Taya joue avec les communautés haalpulaar et soninké, comme il joue d’ailleurs avec la communauté maure : il favorise les nominations de récompense et de fidélisation d’une cour. D’un autre côté, il veille en permanence à contrôler les forces en ascension et à malmener les groupes/familles qui gagnent en puissance. Il cherche, tel un marionnettiste, à créer ses propres personnages et, de fait, à décider pour eux de leur pouvoir, de leur prestige et de leur trajectoire. Le personnel gouvernemental navigue alors entre fastes et traversées du désert.

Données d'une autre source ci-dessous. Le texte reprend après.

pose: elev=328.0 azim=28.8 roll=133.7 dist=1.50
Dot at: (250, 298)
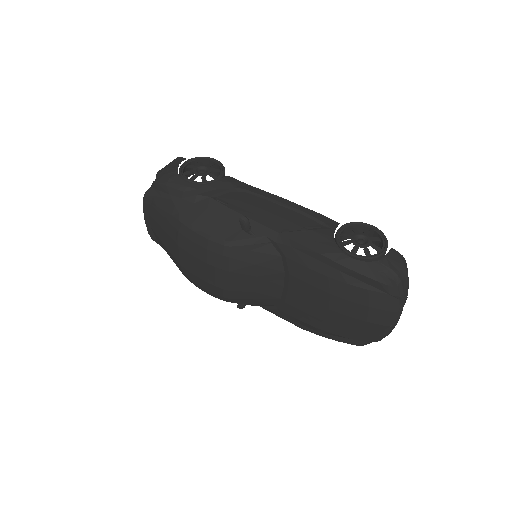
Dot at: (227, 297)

Cette fidélisation est très nette au début des années 1990 durant lesquelles Taya doit s’entourer de proches négro-mauritaniens qui le soutiennent à travers les turpides nationales et internationales soulevées par les événements retentissants de 1989 et les aventureux positionnements pro-irakiens pendant la première guerre du Golfe. Certains recevront des portefeuilles juteux pour avoir défendu la loi d’amnistie des militaires; d’autres seront nommés pour récompenser leur dédramatisation des événements et leur rôle d’intermédiaire entre le pouvoir et les opposants négro-mauritaniens. Ces hommes, qui ont accédé à des fonctions locales et nationales jusqu’à la présidence du sénat – responsabilité politique connotée « négro-mauritanienne –, sont surnommés les Zoulous, pour la première génération, et les VF (les diplômés « Venus de France ») pour la seconde :

« Les Zoulous […] les noirs de Taya, ils sont là pour montrer à tous, ici comme ailleurs, que Taya n’est pas raciste […] et qu’il n’a rien à voir avec les événements »« Celui-là, il est payé pour faire rentrer et calmer les exilés, ceux qui s’opposent. Il leur propose de rentrer, de les acheter pour mieux les soumettre. C’est pour ça qu’il est nommé, pour faire gagner de l’audience haalpulaar à Taya, et ça, ça rapporte ». « Celui là, il a vendu ses parents. Il a été nommé ».( Extraits d’entretiens réalisés auprès de responsables de partis politiques ou de personnel politique ) « Il a bien arrangé Taya et Taya l’a bien arrangé : directeur de la BCM, directeur du port de Nouadhibou, ministre de la pêche […] Des terrains… Les noirs sont dans le système mais ce sont des coquilles vides, des gens qui ont bouffé les miettes qu’on leur a jetées et qu’ils ont pris par opportunisme ».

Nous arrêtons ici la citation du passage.